Task requirements —
Lay out the entries as a Markdown table, starting with the first line and going on through the line with "scientific name: Elymus virginicus". Use the columns Row and Line, number each row, and leave out blank lines.
— start Exercise input —
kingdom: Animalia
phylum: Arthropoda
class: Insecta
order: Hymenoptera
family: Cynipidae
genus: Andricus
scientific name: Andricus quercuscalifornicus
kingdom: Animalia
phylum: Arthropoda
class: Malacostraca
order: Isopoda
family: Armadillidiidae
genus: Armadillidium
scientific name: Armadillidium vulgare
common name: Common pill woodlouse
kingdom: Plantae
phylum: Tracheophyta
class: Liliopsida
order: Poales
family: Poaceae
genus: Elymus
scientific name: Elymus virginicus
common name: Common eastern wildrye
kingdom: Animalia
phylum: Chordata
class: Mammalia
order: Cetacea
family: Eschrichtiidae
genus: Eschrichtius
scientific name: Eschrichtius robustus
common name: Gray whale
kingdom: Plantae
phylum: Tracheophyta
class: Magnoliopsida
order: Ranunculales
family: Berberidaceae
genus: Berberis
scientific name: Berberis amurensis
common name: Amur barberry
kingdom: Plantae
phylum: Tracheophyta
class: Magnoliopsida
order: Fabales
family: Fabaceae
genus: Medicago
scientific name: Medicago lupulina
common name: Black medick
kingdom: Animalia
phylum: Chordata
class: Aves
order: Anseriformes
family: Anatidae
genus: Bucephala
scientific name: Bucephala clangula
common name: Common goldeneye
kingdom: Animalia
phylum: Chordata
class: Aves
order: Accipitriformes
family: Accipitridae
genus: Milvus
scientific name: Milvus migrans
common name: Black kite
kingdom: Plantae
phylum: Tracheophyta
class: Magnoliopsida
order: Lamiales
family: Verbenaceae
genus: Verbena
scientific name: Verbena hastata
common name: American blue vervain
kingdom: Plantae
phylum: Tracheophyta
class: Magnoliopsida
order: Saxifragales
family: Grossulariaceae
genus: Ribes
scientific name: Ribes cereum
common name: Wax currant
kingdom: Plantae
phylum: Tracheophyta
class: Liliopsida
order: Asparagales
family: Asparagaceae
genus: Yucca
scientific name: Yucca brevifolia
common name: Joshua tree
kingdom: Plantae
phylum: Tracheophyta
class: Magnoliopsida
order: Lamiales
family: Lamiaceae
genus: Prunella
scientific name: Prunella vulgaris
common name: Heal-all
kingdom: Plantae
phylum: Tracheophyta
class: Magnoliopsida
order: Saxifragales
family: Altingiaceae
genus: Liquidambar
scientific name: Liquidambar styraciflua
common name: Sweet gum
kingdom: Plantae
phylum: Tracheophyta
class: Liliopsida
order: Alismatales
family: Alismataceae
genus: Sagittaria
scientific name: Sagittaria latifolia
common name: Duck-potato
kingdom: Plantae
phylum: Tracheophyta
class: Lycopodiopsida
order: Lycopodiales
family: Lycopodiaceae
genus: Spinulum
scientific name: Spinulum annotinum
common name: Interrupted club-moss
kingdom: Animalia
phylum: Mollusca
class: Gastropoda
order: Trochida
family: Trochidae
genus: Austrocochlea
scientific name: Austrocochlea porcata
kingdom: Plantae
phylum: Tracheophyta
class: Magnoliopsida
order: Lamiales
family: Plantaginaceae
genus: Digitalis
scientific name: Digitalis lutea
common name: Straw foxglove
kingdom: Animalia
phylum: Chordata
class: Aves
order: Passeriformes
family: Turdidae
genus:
— end Exercise input —
Written response —
| Row | Line |
|---|---|
| 1 | kingdom: Animalia |
| 2 | phylum: Arthropoda |
| 3 | class: Insecta |
| 4 | order: Hymenoptera |
| 5 | family: Cynipidae |
| 6 | genus: Andricus |
| 7 | scientific name: Andricus quercuscalifornicus |
| 8 | kingdom: Animalia |
| 9 | phylum: Arthropoda |
| 10 | class: Malacostraca |
| 11 | order: Isopoda |
| 12 | family: Armadillidiidae |
| 13 | genus: Armadillidium |
| 14 | scientific name: Armadillidium vulgare |
| 15 | common name: Common pill woodlouse |
| 16 | kingdom: Plantae |
| 17 | phylum: Tracheophyta |
| 18 | class: Liliopsida |
| 19 | order: Poales |
| 20 | family: Poaceae |
| 21 | genus: Elymus |
| 22 | scientific name: Elymus virginicus |